Lost Pet Advice: Understanding Dog Behavior

At PetHub, we like to be transparent: we have affiliate relationships with other companies (Amazon and Chewy included), and we may receive a commission on qualifying purchases made via the links in this article at no extra cost to you.

A dog may be man’s best friend, but that certainly doesn’t prevent them from going wandering when opportunity strikes. Like many humans, certain breeds of dogs are adventurers, curious creatures who dream of what lays beyond any barrier you may construct to keep your pet safely tucked away at home. If you’ve discovered that your dog has gone missing, it’s absolutely imperative to start the search for your lost friend immediately. Unlike cats, who are territorial and tend to hide out close to home, a dog can cover miles of territory before realizing that they’ve gotten lost.  

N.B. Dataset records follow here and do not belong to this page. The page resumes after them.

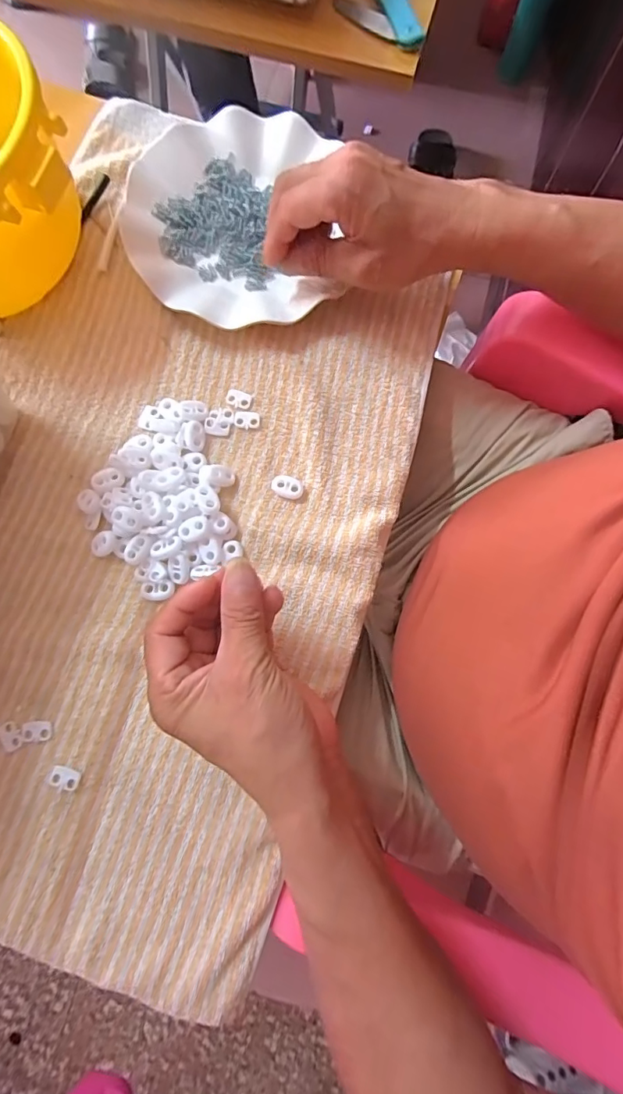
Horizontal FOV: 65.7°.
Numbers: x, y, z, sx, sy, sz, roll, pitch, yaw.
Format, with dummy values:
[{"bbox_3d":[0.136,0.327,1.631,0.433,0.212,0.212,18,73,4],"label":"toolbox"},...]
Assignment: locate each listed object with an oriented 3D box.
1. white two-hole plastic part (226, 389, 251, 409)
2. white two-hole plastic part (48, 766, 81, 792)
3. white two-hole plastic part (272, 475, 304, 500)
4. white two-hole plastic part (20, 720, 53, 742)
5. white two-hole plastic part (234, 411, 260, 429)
[{"bbox_3d":[-0.055,-0.111,0.358,0.019,0.004,0.013,23,80,3],"label":"white two-hole plastic part"},{"bbox_3d":[-0.159,0.149,0.309,0.018,0.004,0.014,20,80,3],"label":"white two-hole plastic part"},{"bbox_3d":[-0.017,-0.043,0.344,0.023,0.004,0.015,16,80,2],"label":"white two-hole plastic part"},{"bbox_3d":[-0.179,0.120,0.313,0.019,0.004,0.012,0,79,-1],"label":"white two-hole plastic part"},{"bbox_3d":[-0.047,-0.094,0.355,0.019,0.004,0.013,2,79,-1],"label":"white two-hole plastic part"}]

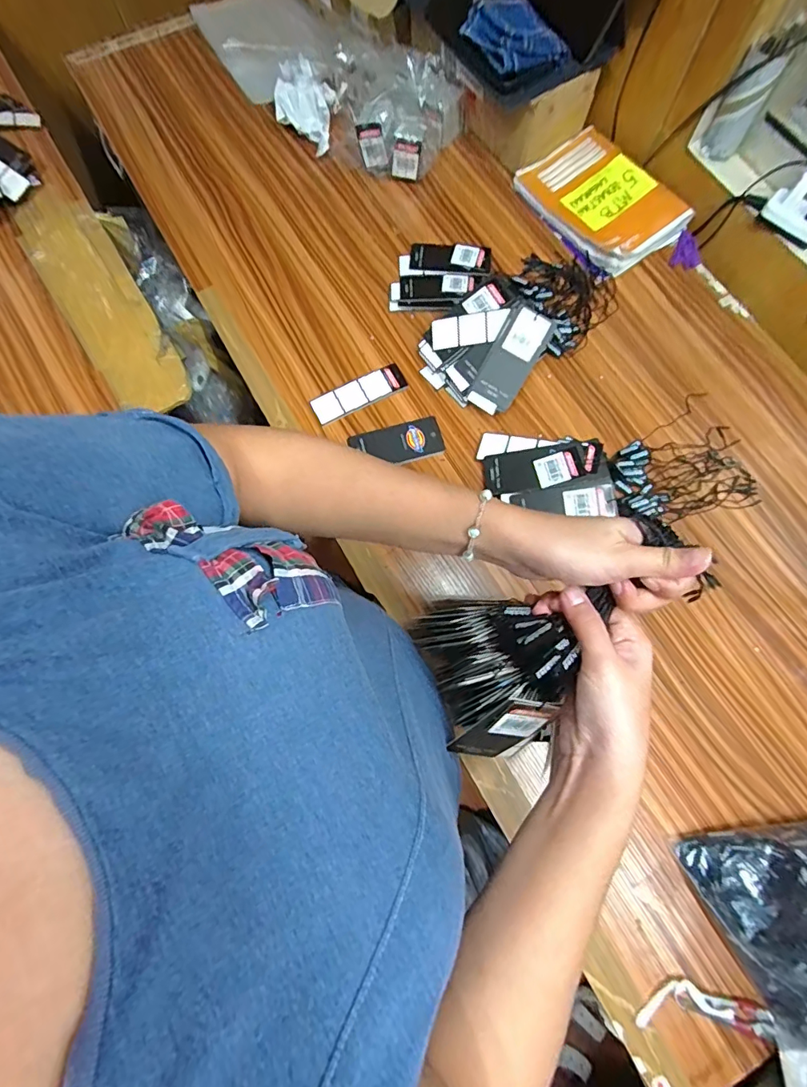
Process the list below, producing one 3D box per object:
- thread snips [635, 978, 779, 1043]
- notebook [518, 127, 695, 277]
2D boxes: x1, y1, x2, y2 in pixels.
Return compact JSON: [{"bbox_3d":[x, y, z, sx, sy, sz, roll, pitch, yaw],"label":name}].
[{"bbox_3d":[0.268,0.416,0.433,0.115,0.009,0.041,5,76,3],"label":"thread snips"},{"bbox_3d":[0.271,-0.470,0.662,0.142,0.027,0.203,-33,77,-7],"label":"notebook"}]

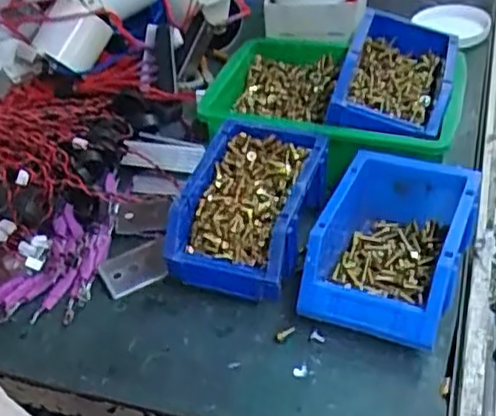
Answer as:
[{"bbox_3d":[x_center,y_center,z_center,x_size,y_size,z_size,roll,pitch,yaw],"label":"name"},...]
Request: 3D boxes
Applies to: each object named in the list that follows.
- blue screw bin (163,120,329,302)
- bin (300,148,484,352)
[{"bbox_3d":[0.005,0.002,0.609,0.106,0.076,0.165,8,42,18],"label":"blue screw bin"},{"bbox_3d":[0.118,0.035,0.561,0.112,0.081,0.157,12,43,22],"label":"bin"}]

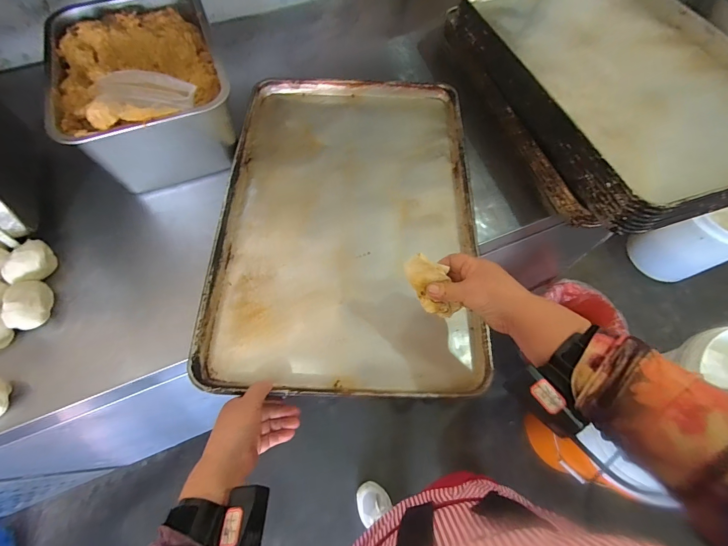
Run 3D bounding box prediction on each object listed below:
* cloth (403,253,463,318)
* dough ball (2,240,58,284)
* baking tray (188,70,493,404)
[{"bbox_3d":[0.086,0.014,0.427,0.044,0.019,0.089,-34,104,-16],"label":"cloth"},{"bbox_3d":[-0.521,-0.015,0.540,0.054,0.042,0.070,24,66,10],"label":"dough ball"},{"bbox_3d":[-0.027,-0.109,0.586,0.402,0.031,0.594,2,64,0],"label":"baking tray"}]

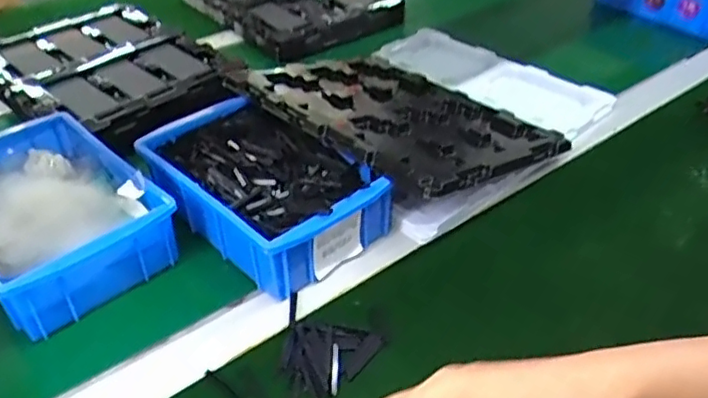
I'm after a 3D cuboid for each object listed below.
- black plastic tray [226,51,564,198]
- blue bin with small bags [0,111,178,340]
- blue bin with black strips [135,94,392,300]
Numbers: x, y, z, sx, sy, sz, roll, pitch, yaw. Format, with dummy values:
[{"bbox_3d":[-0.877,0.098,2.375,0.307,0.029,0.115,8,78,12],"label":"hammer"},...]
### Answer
[{"bbox_3d":[0.035,-0.086,0.609,0.217,0.019,0.275,-19,39,-39],"label":"black plastic tray"},{"bbox_3d":[-0.254,0.004,0.500,0.204,0.052,0.131,34,48,31],"label":"blue bin with small bags"},{"bbox_3d":[-0.079,-0.013,0.527,0.127,0.062,0.208,-31,48,-32],"label":"blue bin with black strips"}]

Dog holding magnifying glass up to eye

Image Source: (c)iStockphoto/Damedeeso


In most cases, your dog doesn’t mean to run away from home or leave you behind. They may even panic when they realize they’ve gotten themselves into a scary situation and can’t easily find their owner. It’s usually a simple case of instinctive canine behavior: the temptation to explore overrules all other thoughts, including obedience training and fear of punishment. In some cases, a dog will take off because of a traumatic event in their life, a perceived danger like thunder, fireworks, other loud noises, or an actual natural disaster.
What you may not know is that there are a number of factors that determine your dog’s ability to be rescued and returned to you. A dog that is gregarious, friendly, and truly loves people is more likely to show up at someone’s back door in search of help, while a dog with an aloof and distrustful temperament will travel in the shadows, often mistaken for a stray or wild animal.
In both instances, the news is fairly promising. An outgoing dog will actively seek out other humans and make it well aware that they are lost, hungry, and anxious to return home. As a result, they are more likely to be rescued, cared for, taken to a local shelter, or even adopted by a new family. The more aloof dog will be harder to track down, but their street smarts are more likely to keep them out of danger, whether from cars, predators, or being picked up as a stray by animal control authorities.
In both cases, the best ways to ensure your furry friend finds their way home is to make certain they’re wearing ID tags and are microchipped. That way, if the dog is rescued, any shelter or veterinarian will be able to scan the microchip to locate you, and reunite you with your wayward pooch. Sadly, each year, a number of animals are euthanized simply because there was no way to track down the pet’s owner. While you’re out looking for your lost dog make certain that anyone who finds them is able to find you.
PetHub makes this easy, using technology to reunite rescued animals with the owners who are desperately searching for them. Adding a simple tag with a unique QR code on the back allows anyone who finds your dog, not just a professional, to use a computer or mobile device to pull up your pet’s profile page. This profile is capable of holding multiple contact numbers, your dog’s medical needs, personality traits, and more. In the case that your pet is missing, you can set up an alert that displays on their page and also allows anyone who may have found your pet to contact you immediately.
If your dog is a large, energetic, or an aggressive breed, they’re far less likely to be rescued or given a new home than a small, friendly, family-oriented breed. Although some pit bulls are the sweetest companions on Earth, many people are taught by nature to fear them, and will call animal control rather than offer the lost dog a bowl of food and water. On the other hand, even the most distrustful of small dogs will appear so lost and helpless that it won’t take long before someone takes them in and starts looking for the dog’s owner.
Unfortunately, some areas of the country aren’t all that kind to breeds of dogs that have reputations for being aggressive, such as pit bulls and Rottweilers. Some shelters will not accept these dogs, and the pound will choose to euthanize more quickly, due to the fact that fewer people want to adopt these breeds. When they are adopted, it is too often by people who train these dogs to become aggressive, whether to fight or to protect. If you own a breed of dog that’s considered aggressive, it’s imperative that you do everything possible to find them before anyone else does. Even if your dog is the sweetest companion in the world, they may be misjudged on appearance alone.
The sooner you take steps to seek out your dog, including searching within a 20 mile radius of your home, putting up fliers, contacting every shelter, pound, and vet within the area, and making sure they are well-identified, the more likely it is that the two of you will be quickly reunited.